Supplied passage –
##############################
Raising Sam

Sam, now 19 years old, was born a micro preemie meaning he was born weighing less than 750 grams or before 26 weeks gestation. Sam’s mom, Kelli, shared that her pregnancy was normal until about 5 days before he was born. Since the day he was born, Sam has faced and overcome many challenges.  He spent months in the NICU and endured several surgeries, including a PDA ligation. As a result of this surgery, he has a paralyzed vocal cord.
Sam came home with a tracheotomy and used a Nasogastric (NG) Tube for a few months. He was also diagnosed as legally blind in his right eye due to Retinopathy of Prematurity. Amazingly, Sam was able to get glasses at nine months old which significantly and positively impacted his development. Sam had several therapies in place for the first four years of his life, including speech therapy, occupational therapy and vision therapy.
Sam did not speak until he was three years old but by this time he knew about 250 American Sign Language signs. Although he had a speech therapist come to him once a week, it was his mom who taught him these signs. While speech therapy was helpful, sessions once a week only went so far. Mom said, based on all of this, “he should have been behind.” However, by the time Sam started kindergarten, he was developmentally on track. He had graduated from all of his therapies and was no longer using the tracheotomy.
##############################
Dataset extract –

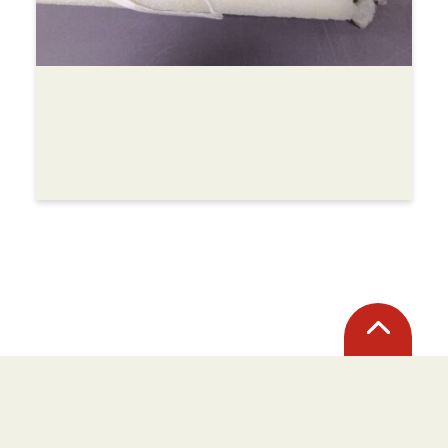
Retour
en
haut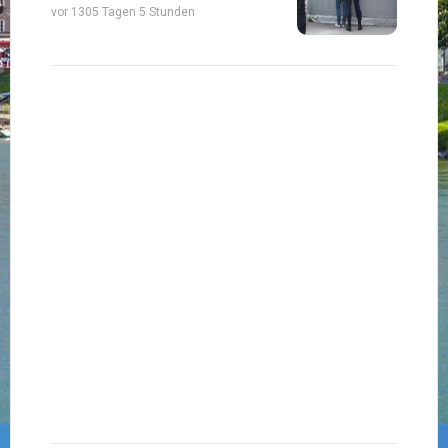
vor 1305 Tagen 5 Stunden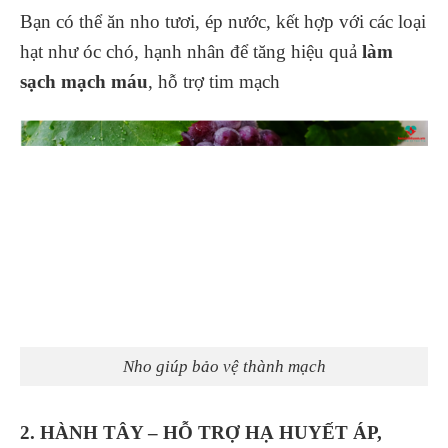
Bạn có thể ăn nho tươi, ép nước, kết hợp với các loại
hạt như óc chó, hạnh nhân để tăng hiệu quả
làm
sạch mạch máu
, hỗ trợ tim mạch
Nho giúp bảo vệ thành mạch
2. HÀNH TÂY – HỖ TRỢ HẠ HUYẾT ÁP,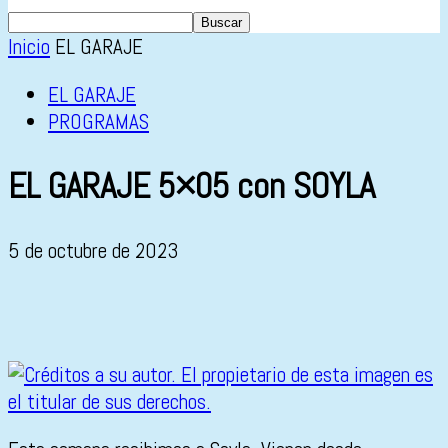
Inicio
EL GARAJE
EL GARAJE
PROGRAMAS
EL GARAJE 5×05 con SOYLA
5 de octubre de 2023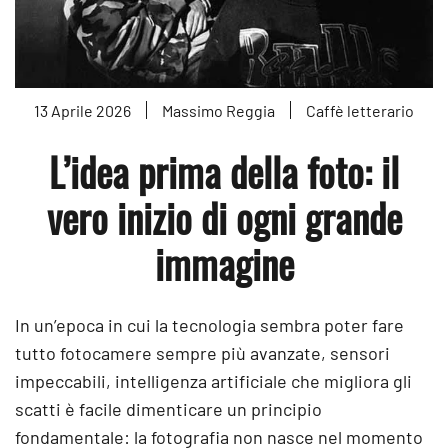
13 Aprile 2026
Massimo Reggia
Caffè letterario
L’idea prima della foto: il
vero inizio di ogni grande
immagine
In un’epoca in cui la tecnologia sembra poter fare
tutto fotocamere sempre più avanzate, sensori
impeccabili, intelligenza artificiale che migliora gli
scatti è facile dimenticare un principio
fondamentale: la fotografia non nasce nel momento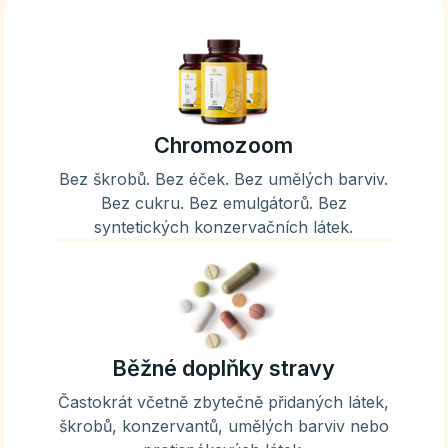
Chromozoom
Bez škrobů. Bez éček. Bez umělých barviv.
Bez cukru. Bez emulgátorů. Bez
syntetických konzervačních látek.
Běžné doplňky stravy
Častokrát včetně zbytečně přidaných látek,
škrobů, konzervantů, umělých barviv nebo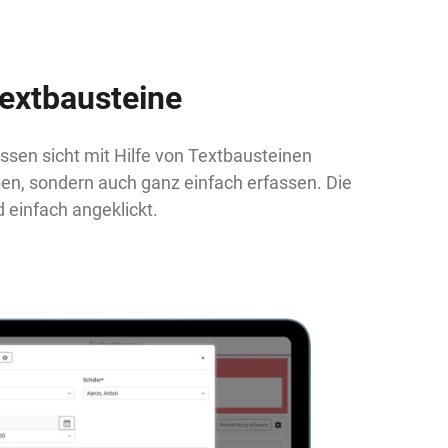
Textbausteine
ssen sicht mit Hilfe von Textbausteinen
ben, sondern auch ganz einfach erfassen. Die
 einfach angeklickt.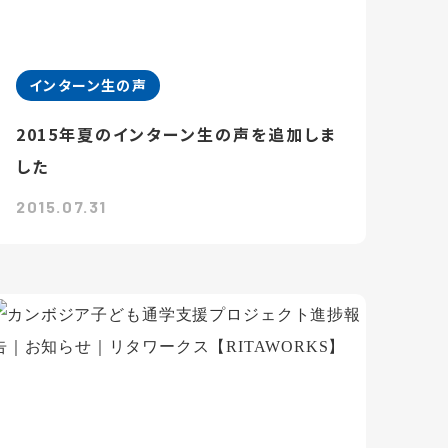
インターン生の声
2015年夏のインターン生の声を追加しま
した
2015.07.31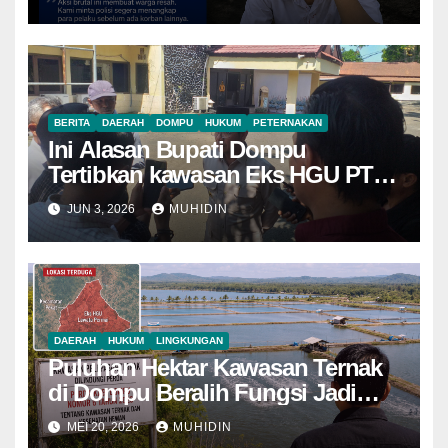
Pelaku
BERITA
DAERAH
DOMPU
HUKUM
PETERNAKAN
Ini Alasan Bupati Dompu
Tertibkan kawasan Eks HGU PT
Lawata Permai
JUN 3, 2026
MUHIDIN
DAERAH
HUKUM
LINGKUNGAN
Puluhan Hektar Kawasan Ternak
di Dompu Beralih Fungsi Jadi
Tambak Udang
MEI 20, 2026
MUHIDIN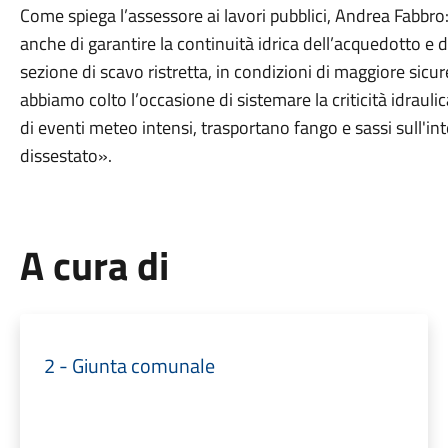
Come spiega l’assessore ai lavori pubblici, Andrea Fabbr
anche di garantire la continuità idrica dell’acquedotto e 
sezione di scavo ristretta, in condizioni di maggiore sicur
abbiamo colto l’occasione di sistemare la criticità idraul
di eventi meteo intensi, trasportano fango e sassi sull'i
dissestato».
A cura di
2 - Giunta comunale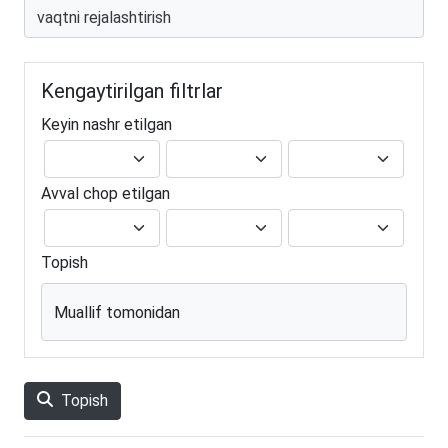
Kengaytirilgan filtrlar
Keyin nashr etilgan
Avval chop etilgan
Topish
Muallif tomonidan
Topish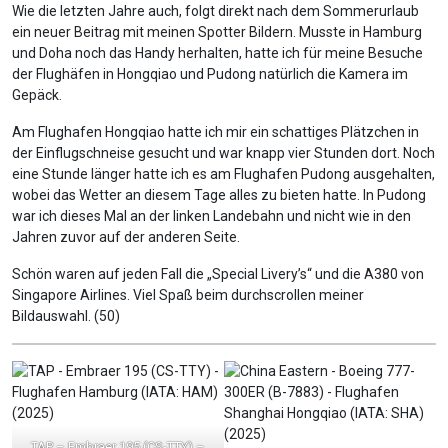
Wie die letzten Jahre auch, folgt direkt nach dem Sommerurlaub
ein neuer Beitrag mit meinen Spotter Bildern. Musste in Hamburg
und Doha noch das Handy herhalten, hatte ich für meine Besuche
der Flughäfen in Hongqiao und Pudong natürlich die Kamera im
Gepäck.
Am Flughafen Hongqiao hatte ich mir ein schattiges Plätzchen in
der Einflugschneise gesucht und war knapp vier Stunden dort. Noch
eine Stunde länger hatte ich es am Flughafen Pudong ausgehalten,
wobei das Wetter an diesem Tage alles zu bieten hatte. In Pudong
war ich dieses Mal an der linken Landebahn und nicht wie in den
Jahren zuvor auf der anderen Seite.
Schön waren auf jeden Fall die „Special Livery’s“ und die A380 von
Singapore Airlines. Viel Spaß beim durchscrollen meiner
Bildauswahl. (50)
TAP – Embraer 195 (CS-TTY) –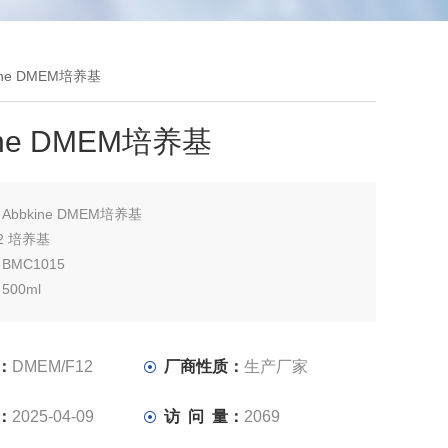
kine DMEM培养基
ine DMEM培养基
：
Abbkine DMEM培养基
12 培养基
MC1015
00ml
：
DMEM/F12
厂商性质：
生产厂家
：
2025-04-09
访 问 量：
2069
##############################
Study questions –
a – Say whether each statement agrees with the passage about Sam, answering yes or no and quoting the exact words of the passage that decide it.
(i) Sam was born weighing under 750 grams or before 26 weeks gestation.
(ii) Sam got his glasses when he was two years old.
(iii) A speech therapist taught Sam his sign language signs.
b – Please reproduce, word for word, everything in the passage about Sam from "Sam, now 19" down to "and vision therapy.".
Rely only on the passage about Sam, not on the entries.

Per-task outputs –
a –
(i) Yes: "he was born weighing less than 750 grams or before 26 weeks gestation"
(ii) No: "Sam was able to get glasses at nine months old"
(iii) No: "it was his mom who taught him these signs"

b –
Sam, now 19 years old, was born a micro preemie meaning he was born weighing less than 750 grams or before 26 weeks gestation. Sam’s mom, Kelli, shared that her pregnancy was normal until about 5 days before he was born. Since the day he was born, Sam has faced and overcome many challenges.  He spent months in the NICU and endured several surgeries, including a PDA ligation. As a result of this surgery, he has a paralyzed vocal cord.
Sam came home with a tracheotomy and used a Nasogastric (NG) Tube for a few months. He was also diagnosed as legally blind in his right eye due to Retinopathy of Prematurity. Amazingly, Sam was able to get glasses at nine months old which significantly and positively impacted his development. Sam had several therapies in place for the first four years of his life, including speech therapy, occupational therapy and vision therapy.